Let none believe that God in mercy gave
That stroke. The lady died not, nor grew wild,
But year by year lived on—in truth I think
Her gentleness and patience and sad smiles,
And that she did not die, but lived to tend
Her agèd father, were a kind of madness,
If madness 'tis to be unlike the world.
For but to see her were to read the tale
Woven by some subtlest bard, to make hard hearts
Dissolve away in wisdom-working grief;—
Her eyes were black and lustreless and wan:
Her eyelashes were worn away with tears,
Her lips and cheeks were like things dead—so pale;
Her hands were thin, and through their wandering veins
And weak articulations might be seen
Day's ruddy light.
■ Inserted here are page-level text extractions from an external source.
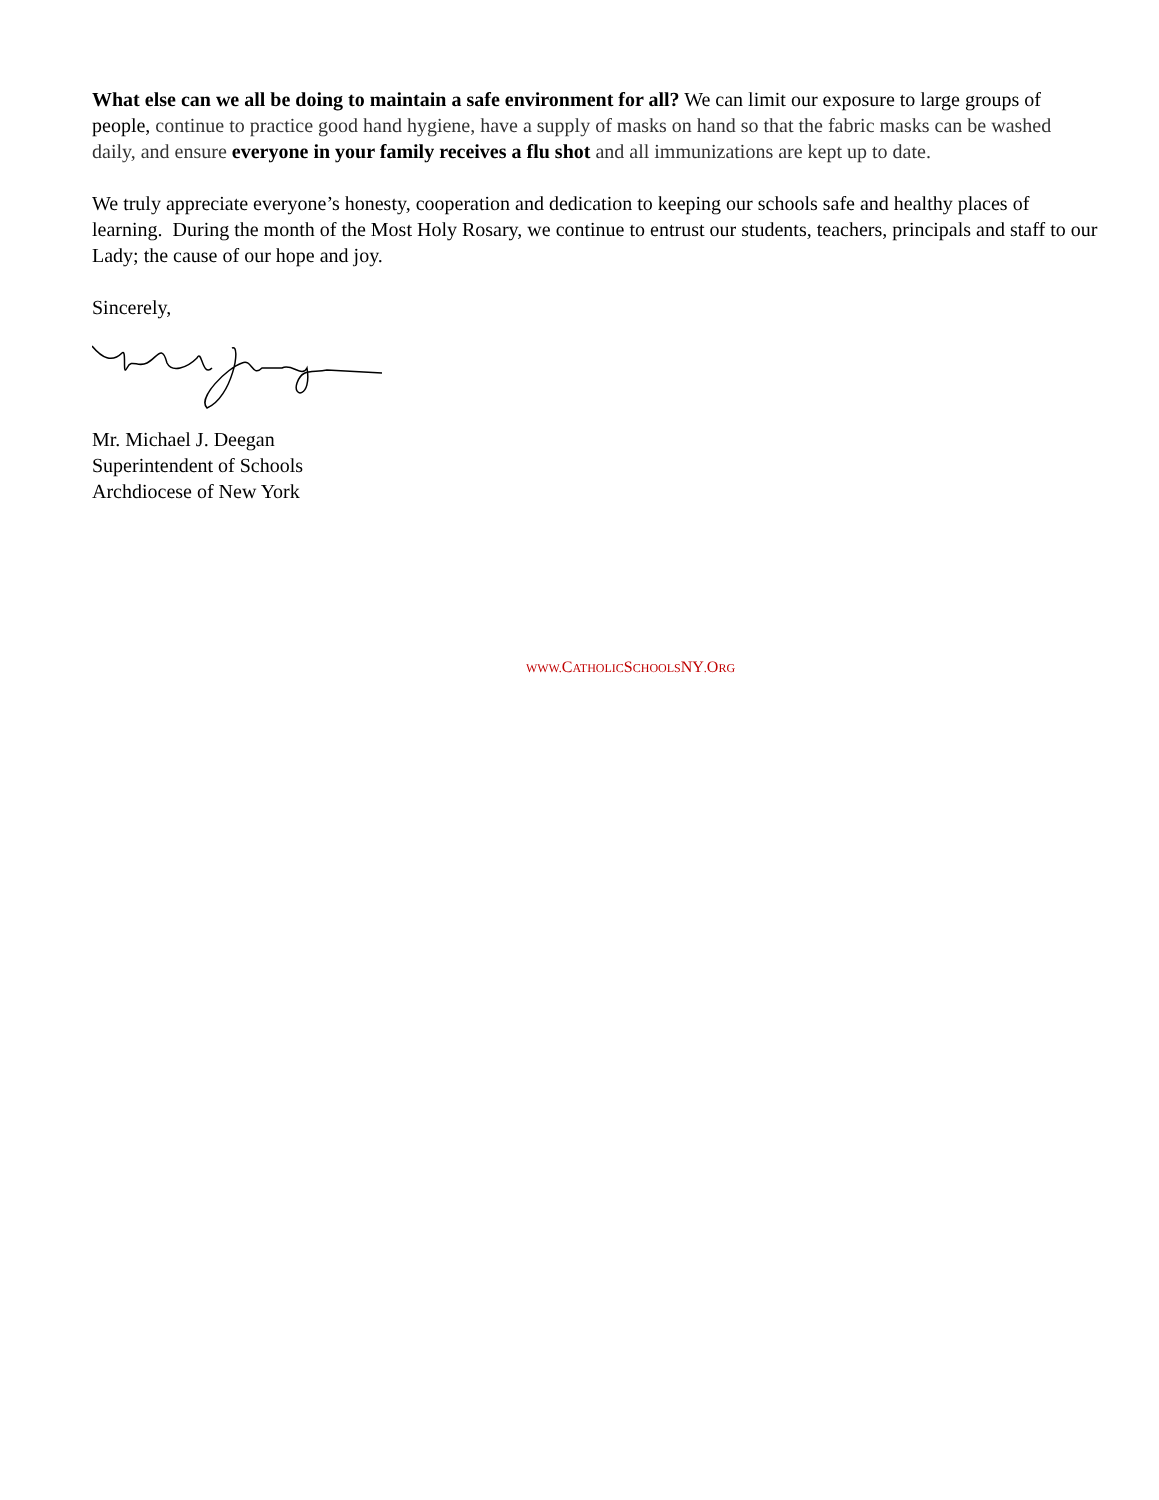What else can we all be doing to maintain a safe environment for all? We can limit our exposure to large groups of people, continue to practice good hand hygiene, have a supply of masks on hand so that the fabric masks can be washed daily, and ensure everyone in your family receives a flu shot and all immunizations are kept up to date.
We truly appreciate everyone’s honesty, cooperation and dedication to keeping our schools safe and healthy places of learning. During the month of the Most Holy Rosary, we continue to entrust our students, teachers, principals and staff to our Lady; the cause of our hope and joy.
Sincerely,
Mr. Michael J. Deegan
Superintendent of Schools
Archdiocese of New York
WWW. CATHOLICSCHOOLSNY. ORG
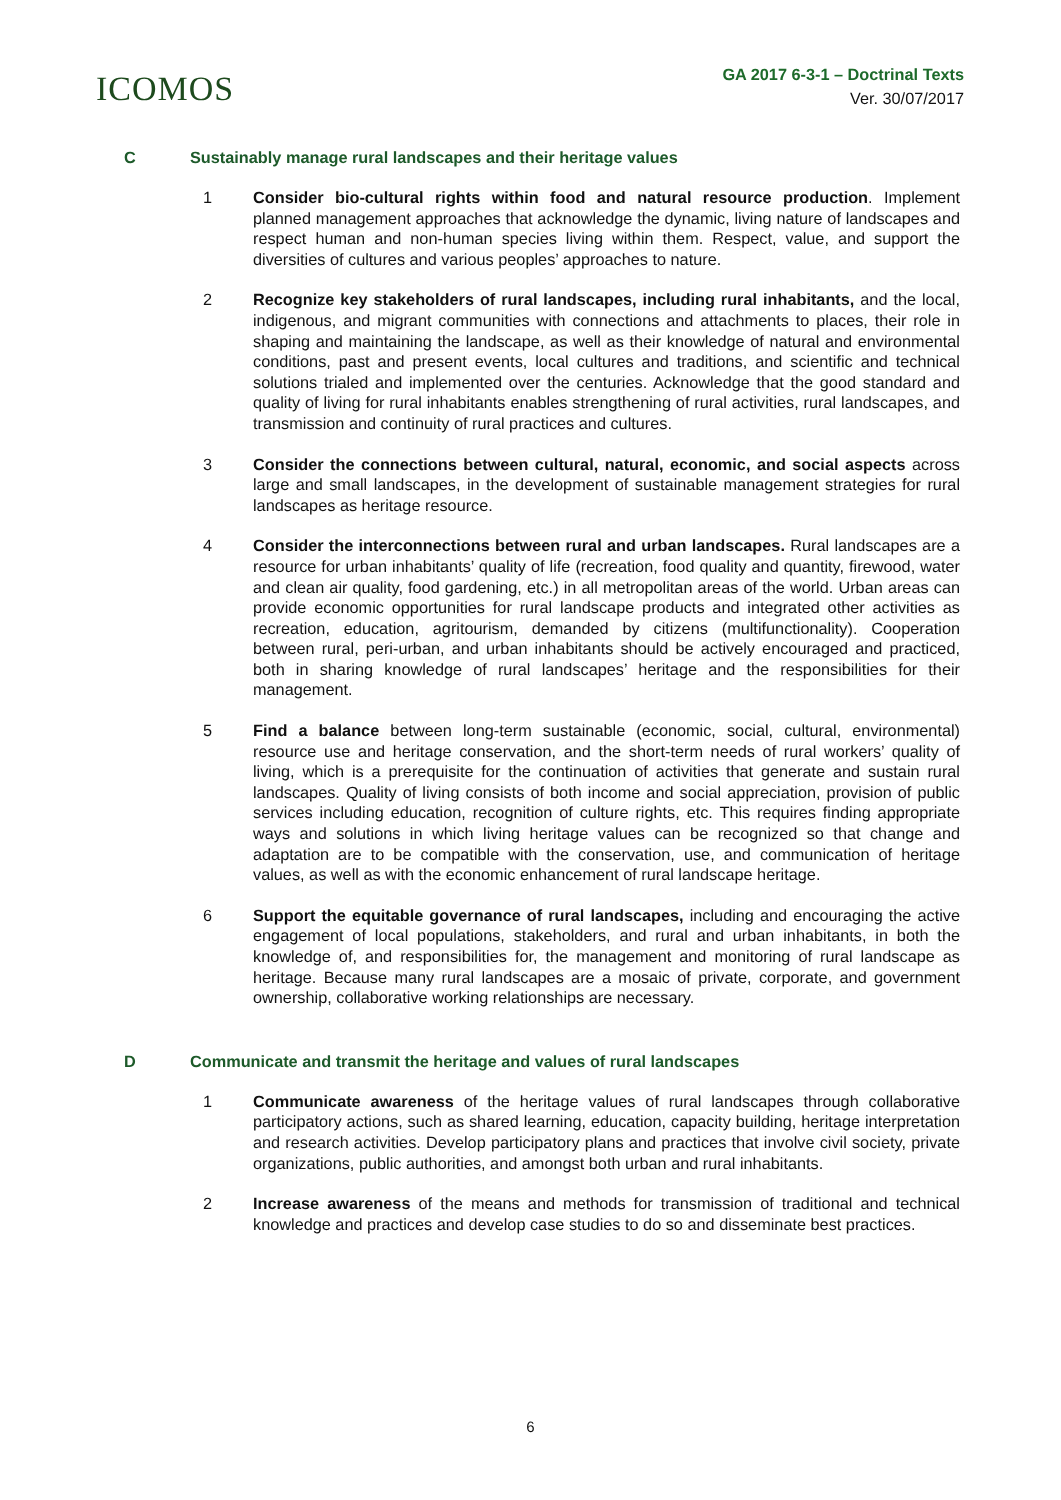ICOMOS
GA 2017 6-3-1 – Doctrinal Texts
Ver. 30/07/2017
C Sustainably manage rural landscapes and their heritage values
1 Consider bio-cultural rights within food and natural resource production. Implement planned management approaches that acknowledge the dynamic, living nature of landscapes and respect human and non-human species living within them. Respect, value, and support the diversities of cultures and various peoples’ approaches to nature.
2 Recognize key stakeholders of rural landscapes, including rural inhabitants, and the local, indigenous, and migrant communities with connections and attachments to places, their role in shaping and maintaining the landscape, as well as their knowledge of natural and environmental conditions, past and present events, local cultures and traditions, and scientific and technical solutions trialed and implemented over the centuries. Acknowledge that the good standard and quality of living for rural inhabitants enables strengthening of rural activities, rural landscapes, and transmission and continuity of rural practices and cultures.
3 Consider the connections between cultural, natural, economic, and social aspects across large and small landscapes, in the development of sustainable management strategies for rural landscapes as heritage resource.
4 Consider the interconnections between rural and urban landscapes. Rural landscapes are a resource for urban inhabitants’ quality of life (recreation, food quality and quantity, firewood, water and clean air quality, food gardening, etc.) in all metropolitan areas of the world. Urban areas can provide economic opportunities for rural landscape products and integrated other activities as recreation, education, agritourism, demanded by citizens (multifunctionality). Cooperation between rural, peri-urban, and urban inhabitants should be actively encouraged and practiced, both in sharing knowledge of rural landscapes’ heritage and the responsibilities for their management.
5 Find a balance between long-term sustainable (economic, social, cultural, environmental) resource use and heritage conservation, and the short-term needs of rural workers’ quality of living, which is a prerequisite for the continuation of activities that generate and sustain rural landscapes. Quality of living consists of both income and social appreciation, provision of public services including education, recognition of culture rights, etc. This requires finding appropriate ways and solutions in which living heritage values can be recognized so that change and adaptation are to be compatible with the conservation, use, and communication of heritage values, as well as with the economic enhancement of rural landscape heritage.
6 Support the equitable governance of rural landscapes, including and encouraging the active engagement of local populations, stakeholders, and rural and urban inhabitants, in both the knowledge of, and responsibilities for, the management and monitoring of rural landscape as heritage. Because many rural landscapes are a mosaic of private, corporate, and government ownership, collaborative working relationships are necessary.
D Communicate and transmit the heritage and values of rural landscapes
1 Communicate awareness of the heritage values of rural landscapes through collaborative participatory actions, such as shared learning, education, capacity building, heritage interpretation and research activities. Develop participatory plans and practices that involve civil society, private organizations, public authorities, and amongst both urban and rural inhabitants.
2 Increase awareness of the means and methods for transmission of traditional and technical knowledge and practices and develop case studies to do so and disseminate best practices.
6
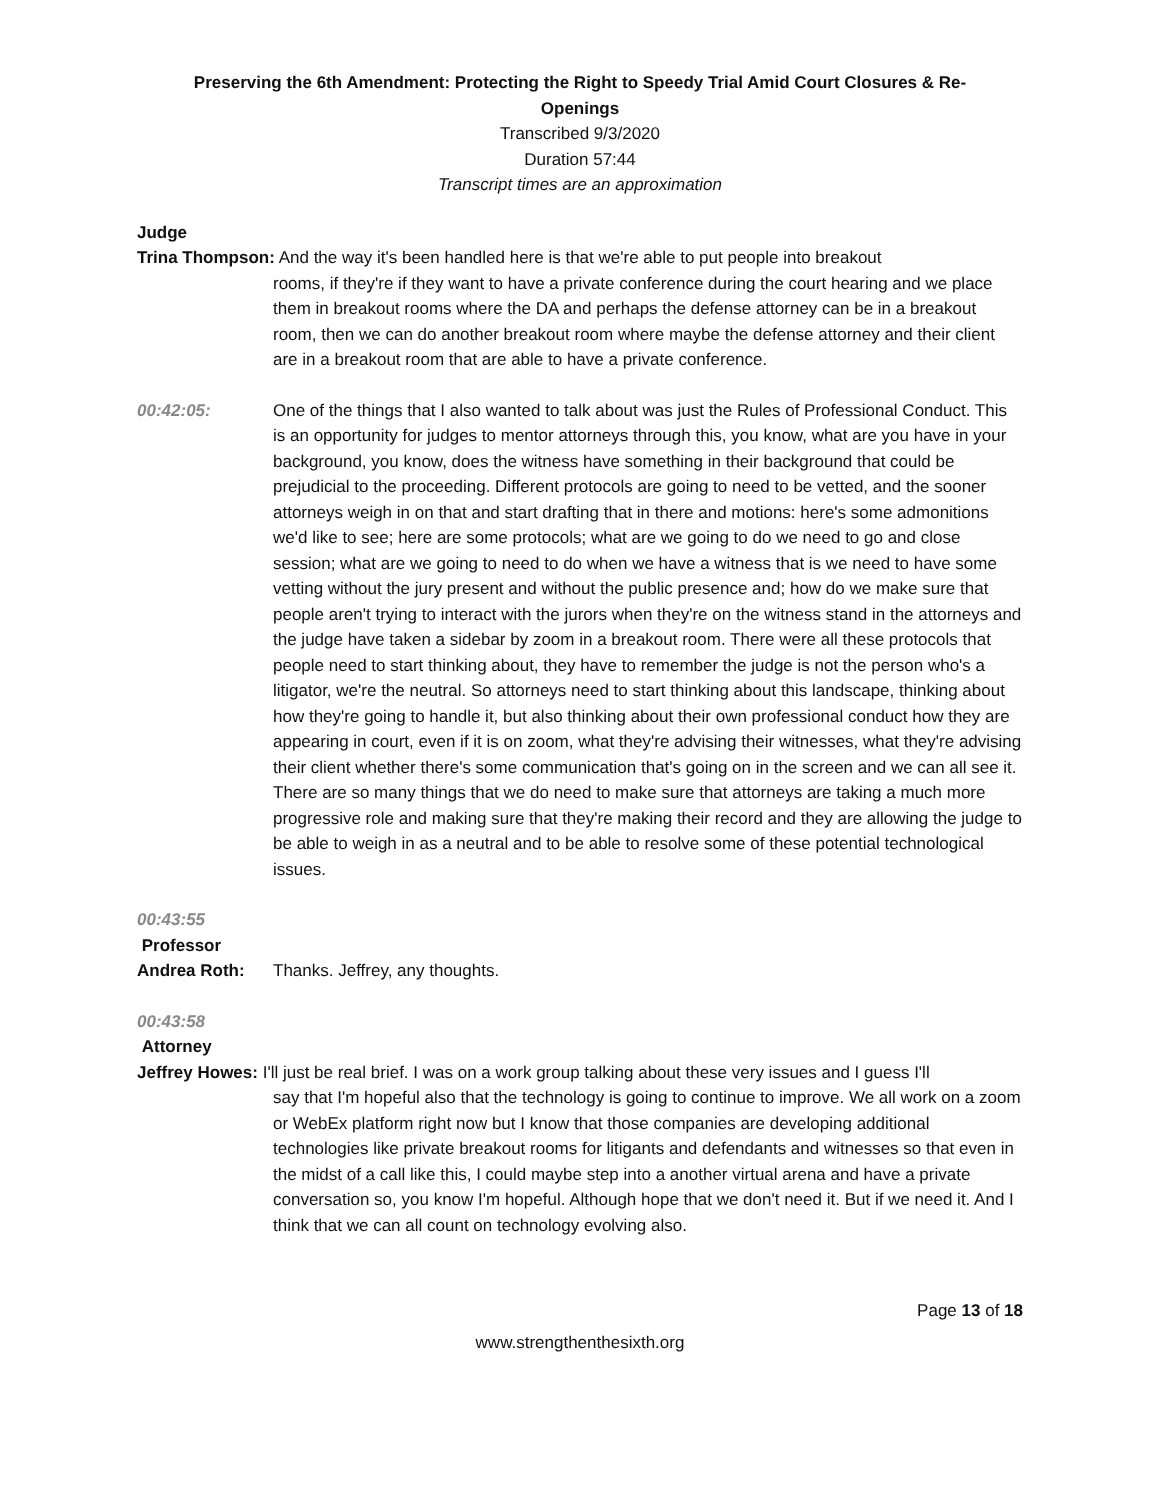Preserving the 6th Amendment: Protecting the Right to Speedy Trial Amid Court Closures & Re-
Openings
Transcribed 9/3/2020
Duration 57:44
Transcript times are an approximation
Judge
Trina Thompson: And the way it's been handled here is that we're able to put people into breakout
rooms, if they're if they want to have a private conference during the court hearing and we place them in breakout rooms where the DA and perhaps the defense attorney can be in a breakout room, then we can do another breakout room where maybe the defense attorney and their client are in a breakout room that are able to have a private conference.
00:42:05: One of the things that I also wanted to talk about was just the Rules of Professional Conduct. This is an opportunity for judges to mentor attorneys through this, you know, what are you have in your background, you know, does the witness have something in their background that could be prejudicial to the proceeding. Different protocols are going to need to be vetted, and the sooner attorneys weigh in on that and start drafting that in there and motions: here's some admonitions we'd like to see; here are some protocols; what are we going to do we need to go and close session; what are we going to need to do when we have a witness that is we need to have some vetting without the jury present and without the public presence and; how do we make sure that people aren't trying to interact with the jurors when they're on the witness stand in the attorneys and the judge have taken a sidebar by zoom in a breakout room. There were all these protocols that people need to start thinking about, they have to remember the judge is not the person who's a litigator, we're the neutral. So attorneys need to start thinking about this landscape, thinking about how they're going to handle it, but also thinking about their own professional conduct how they are appearing in court, even if it is on zoom, what they're advising their witnesses, what they're advising their client whether there's some communication that's going on in the screen and we can all see it. There are so many things that we do need to make sure that attorneys are taking a much more progressive role and making sure that they're making their record and they are allowing the judge to be able to weigh in as a neutral and to be able to resolve some of these potential technological issues.
00:43:55
Professor
Andrea Roth: Thanks. Jeffrey, any thoughts.
00:43:58
Attorney
Jeffrey Howes: I'll just be real brief. I was on a work group talking about these very issues and I guess I'll
say that I'm hopeful also that the technology is going to continue to improve. We all work on a zoom or WebEx platform right now but I know that those companies are developing additional technologies like private breakout rooms for litigants and defendants and witnesses so that even in the midst of a call like this, I could maybe step into a another virtual arena and have a private conversation so, you know I'm hopeful. Although hope that we don't need it. But if we need it. And I think that we can all count on technology evolving also.
Page 13 of 18
www.strengthenthesixth.org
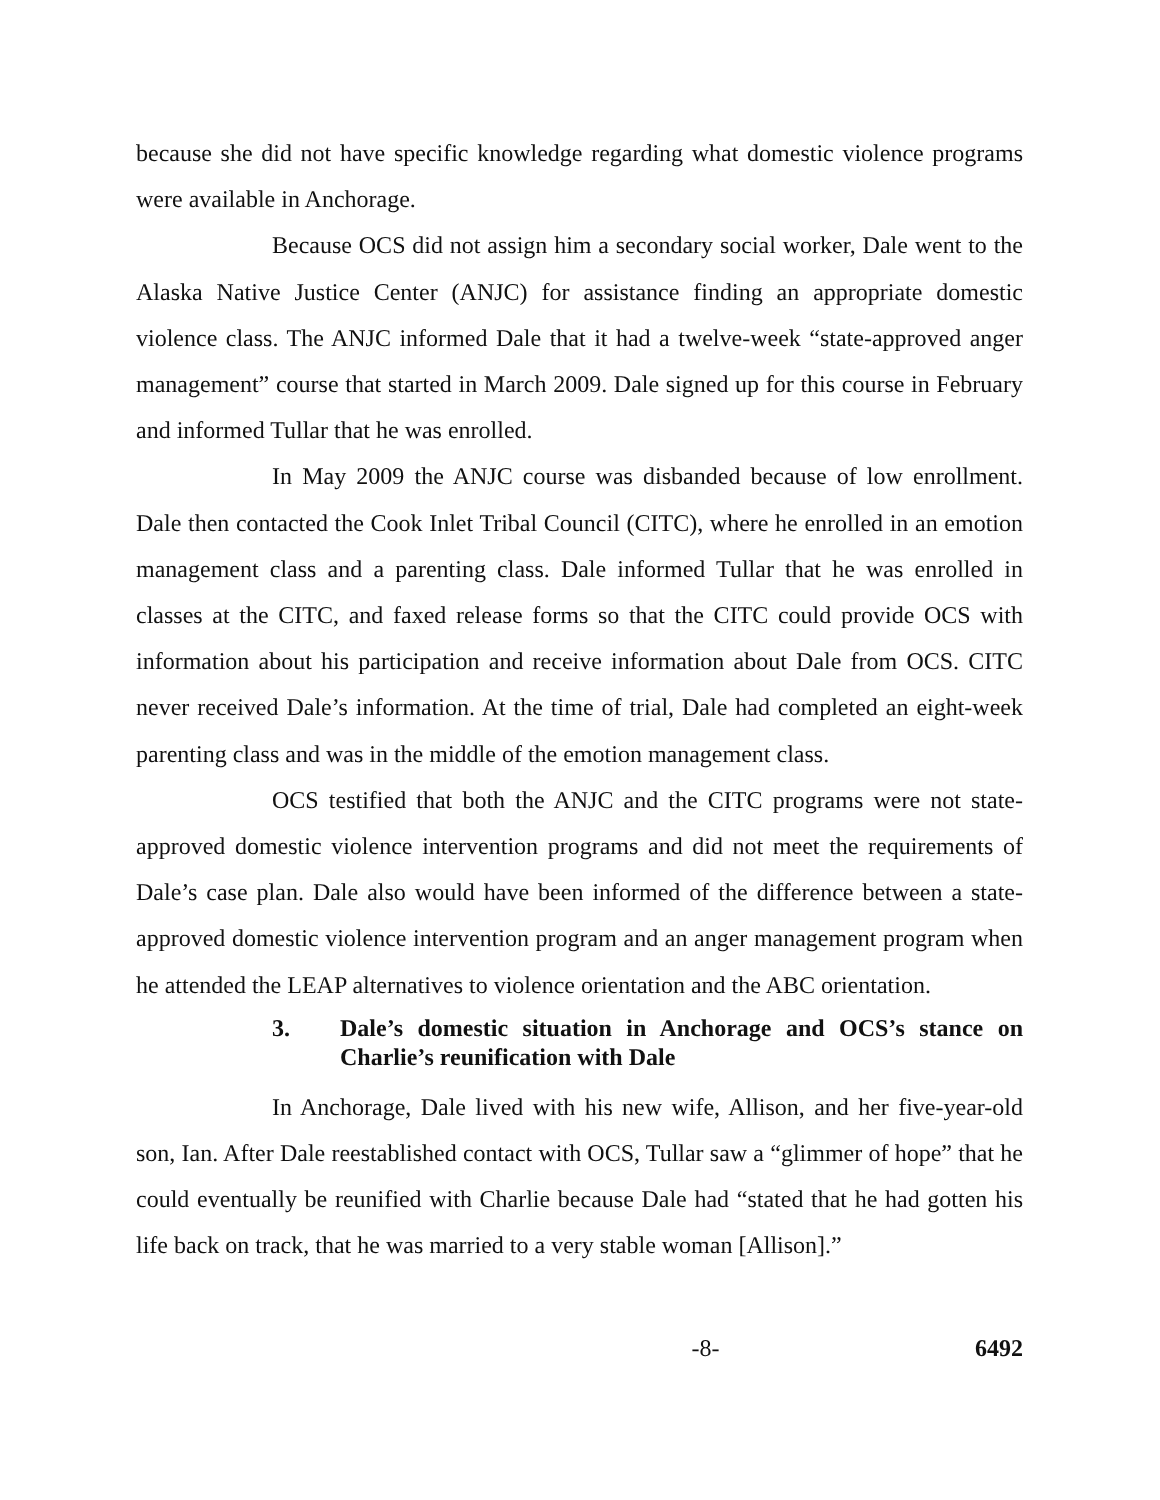because she did not have specific knowledge regarding what domestic violence programs were available in Anchorage.
Because OCS did not assign him a secondary social worker, Dale went to the Alaska Native Justice Center (ANJC) for assistance finding an appropriate domestic violence class. The ANJC informed Dale that it had a twelve-week “state-approved anger management” course that started in March 2009. Dale signed up for this course in February and informed Tullar that he was enrolled.
In May 2009 the ANJC course was disbanded because of low enrollment. Dale then contacted the Cook Inlet Tribal Council (CITC), where he enrolled in an emotion management class and a parenting class. Dale informed Tullar that he was enrolled in classes at the CITC, and faxed release forms so that the CITC could provide OCS with information about his participation and receive information about Dale from OCS. CITC never received Dale’s information. At the time of trial, Dale had completed an eight-week parenting class and was in the middle of the emotion management class.
OCS testified that both the ANJC and the CITC programs were not state-approved domestic violence intervention programs and did not meet the requirements of Dale’s case plan. Dale also would have been informed of the difference between a state-approved domestic violence intervention program and an anger management program when he attended the LEAP alternatives to violence orientation and the ABC orientation.
3. Dale’s domestic situation in Anchorage and OCS’s stance on Charlie’s reunification with Dale
In Anchorage, Dale lived with his new wife, Allison, and her five-year-old son, Ian. After Dale reestablished contact with OCS, Tullar saw a “glimmer of hope” that he could eventually be reunified with Charlie because Dale had “stated that he had gotten his life back on track, that he was married to a very stable woman [Allison].”
-8- 6492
The tomb of thy dead self
Which one vexed ghost inhabits, night and day,
Is all, lost child, that now remains of thee!


⁠'Inheritor of more than earth can give,⁠
Passionless calm and silence unreproved,
Whether the dead find, oh, not sleep! but rest,
And are the uncomplaining things they seem,
Or live, or drop in the deep sea of Love;
Oh, that like thine, mine epitaph were—Peace!'
This was the only moan she ever made.